问题
Suppose that we have next situation:
Parent class A:
class A{
public A(){}
public doSomething(){
System.out.println(this.getClass());
}
}
with a child class B:
class B extends A{
public B(){}
public void doSomething(){
super.doSomething();
System.out.println(this.getClass());
}
}
and Main class:
class Main{
public static void main(String[] args){
A ab=new B();
ab.doSomething();
}
}
When I execute this code result is
B
B
Why does this, referenced in superclass A, returns B as a class when the reference is of type A?
回答1:
It doesn't matter what the reference is, it's the instantiated object's class that counts. The object that you're creating is of type B, therefore this.getClass() is always going to return B.
回答2:
Despite the fact that you are calling the doSomething() method of A, the this during that call is a B, and so the getClass() method is called on B not on A. Basically the this will always be a B whether you are using a method from superclass A, a method from B, or from A's superclass Object (the parent class of all Java classes).
回答3:
this doesn't do anything for you in this situtaion. Calling this.getClass() is no different than just calling getClass();
So, A calls getClass(), which will return B if you are dealing with an instance of B that extends A.
回答4:
Think of it in terms of runtime vs static types:
Animal a = new Cat();
The static type (in this case written on the left hand side) of variable a is Animal (you couldn't pass a into a method that required a Cat without a downcast) but the runtime type of the object pointed to by a is Cat.

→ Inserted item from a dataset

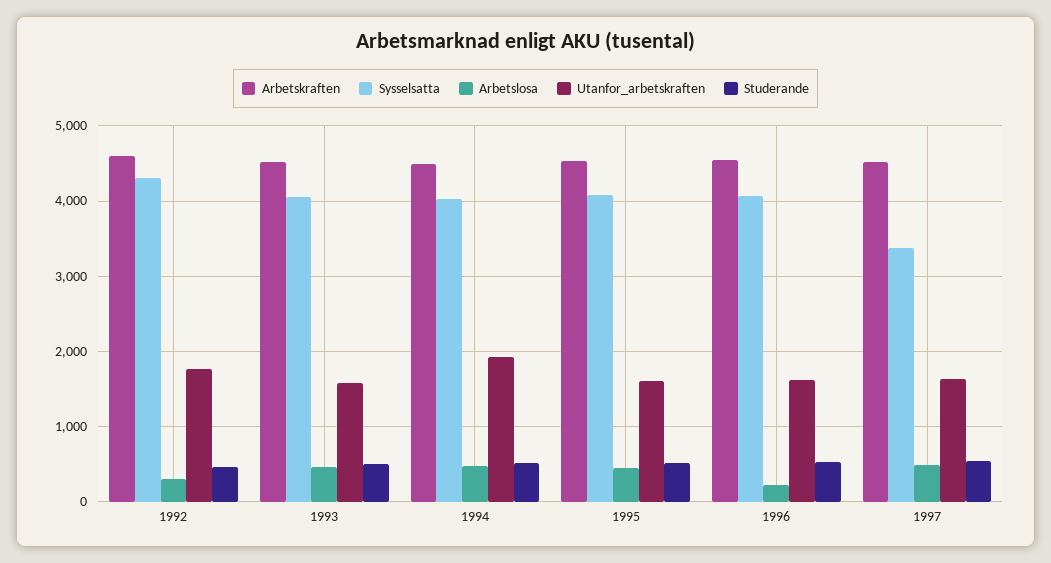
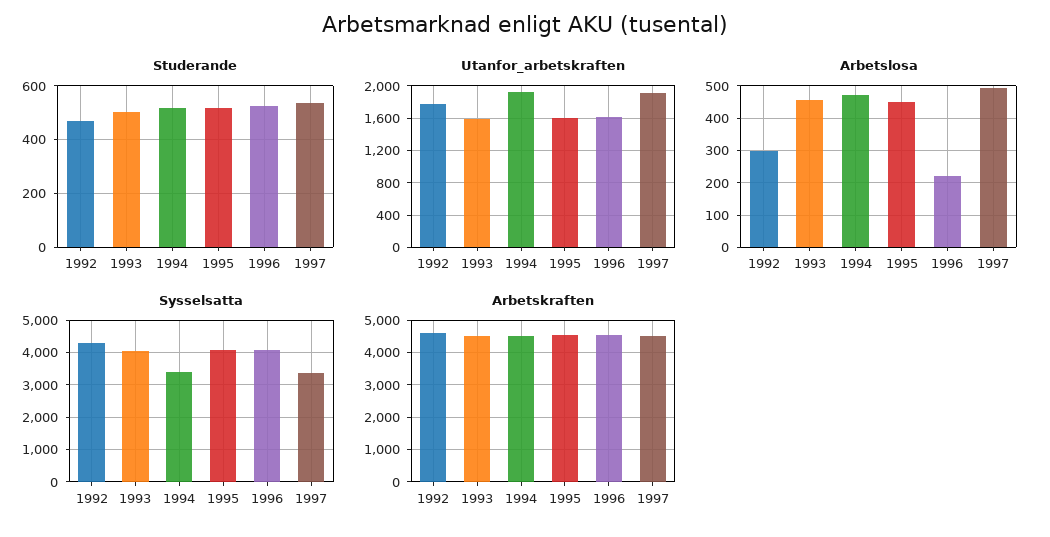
Sysselsatta, 1994: 4000 -> 3400
Utanfor_arbetskraften, 1997: 1600 -> 1900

a.getClass() exposes the runtime type (if it helps think of it as the most specific subtype).
Interestingly in Java overloaded methods are resolved at compile-time (without looking at the runtime type). So given then following two methods:
foo(Cat c);
foo(Animal animal)
Calling foo(a) would call the latter. To 'fix' this the visitor pattern can be used to dispatch based on the runtime type (double dispatch).
回答5:
The output of program is correct.
When in Main class ab.doSomething(); line get executed doSomething() method of class B will be called then super.doSomething(); line will call doSomething() method of class A. As this keyword indicates reference of current object(ab is the object of class B see A ab=new B(); as constructor is of class B),i.e.System.out.println(this.getClass()); line in class A will print B only.
Again control will come back to System.out.println(this.getClass());in class B, So again B will get print.
In birdeye view only object of class B has created. That is why we are getting B B in output.